The new board will set "a direction that's focused on keeping rates affordable, growing our low-carbon economy here in Manitoba, and advancing reconciliation," Adrien Sala, the minister responsible for Manitoba Hydro, told reporters.

Sala issued a mandate letter to the board that calls for the establishment of an Indigenous advisory circle. The letter also reiterates earlier NDP promises such as moving to a net-zero energy grid by 2035, and freezing hydroelectric rates for one year at some point in the near future.

The rate freeze, promised during the election campaign, still has no firm date to begin.

"We're still committed to it, and again, as I've said here before, it's just a matter of how and when," Sala said.

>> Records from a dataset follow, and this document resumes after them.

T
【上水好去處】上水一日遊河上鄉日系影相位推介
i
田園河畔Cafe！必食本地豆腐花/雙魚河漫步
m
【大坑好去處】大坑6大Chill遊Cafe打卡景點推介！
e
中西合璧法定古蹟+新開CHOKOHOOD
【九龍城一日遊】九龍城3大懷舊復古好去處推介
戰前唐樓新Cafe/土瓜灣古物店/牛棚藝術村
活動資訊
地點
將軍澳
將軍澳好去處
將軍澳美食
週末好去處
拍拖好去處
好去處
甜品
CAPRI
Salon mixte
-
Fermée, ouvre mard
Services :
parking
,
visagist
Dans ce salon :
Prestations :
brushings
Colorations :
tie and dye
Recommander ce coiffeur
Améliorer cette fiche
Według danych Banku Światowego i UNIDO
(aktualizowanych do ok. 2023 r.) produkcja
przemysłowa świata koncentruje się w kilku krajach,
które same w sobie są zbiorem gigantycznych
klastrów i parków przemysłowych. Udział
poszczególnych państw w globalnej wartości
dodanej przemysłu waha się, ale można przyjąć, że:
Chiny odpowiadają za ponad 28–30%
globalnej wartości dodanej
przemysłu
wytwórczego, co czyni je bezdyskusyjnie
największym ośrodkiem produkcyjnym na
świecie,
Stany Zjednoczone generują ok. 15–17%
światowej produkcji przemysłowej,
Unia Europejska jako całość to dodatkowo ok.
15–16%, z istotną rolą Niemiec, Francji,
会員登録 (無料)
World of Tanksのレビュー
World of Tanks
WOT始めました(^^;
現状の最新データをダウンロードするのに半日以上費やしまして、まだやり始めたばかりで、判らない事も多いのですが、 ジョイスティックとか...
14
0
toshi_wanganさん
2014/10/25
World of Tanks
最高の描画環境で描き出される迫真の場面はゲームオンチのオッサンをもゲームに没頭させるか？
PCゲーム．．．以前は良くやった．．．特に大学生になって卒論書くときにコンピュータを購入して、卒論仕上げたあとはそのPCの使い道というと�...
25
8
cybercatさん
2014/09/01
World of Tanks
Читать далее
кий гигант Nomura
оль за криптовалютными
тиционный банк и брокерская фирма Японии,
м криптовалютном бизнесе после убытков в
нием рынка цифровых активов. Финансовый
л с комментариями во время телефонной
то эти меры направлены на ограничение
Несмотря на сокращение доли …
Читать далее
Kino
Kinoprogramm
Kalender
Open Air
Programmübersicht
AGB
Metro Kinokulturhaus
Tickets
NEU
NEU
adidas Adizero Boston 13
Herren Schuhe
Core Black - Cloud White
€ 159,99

Sala is also asking the board to examine options for more low-carbon energy generation and storage, including wind and solar power, and to work collaboratively with Indigenous communities.

"It is the clear expectation of our government that not only will Manitoba Hydro consult with Indigenous communities, but partner with them to advance economic reconciliation so that all Manitobans can benefit from our Crown corporation," the letter states.

The Opposition Progressive Conservatives said they are concerned that some of the new board members had served on the board when the NDP was previously in power -- a time during which cost overruns on major projects inflated the Crown corporation's debt.

"The NDP appears that they're going to be, perhaps, ready to repeat history," Tory hydro critic Grant Jackson said.

The mandate letter contains nothing to address the debt load, Jackson added, at a time when new spending is looming.

"We're talking about hundreds of millions of dollars in spending to shut down the natural gas grid to meet their net-zero-by-2035 commitment."

Most of Manitoba's electricity is generated by clean hydro power, but a small amount continues to come from natural gas.

The mandate letter also does not mention a campaign promise by the NDP to forbid Manitoba Hydro from charging different rates at different times of the day. The idea was mentioned as a possibility in the summer by former board chair Edward Kennedy, who said it could be a way to encourage people to use electricity more at off-peak hours.

Sala's staff said the NDP remains committed to banning the idea.

The overhaul at Manitoba Hydro follows a similar changing of the board at Crown-owned Manitoba Public Insurance in October.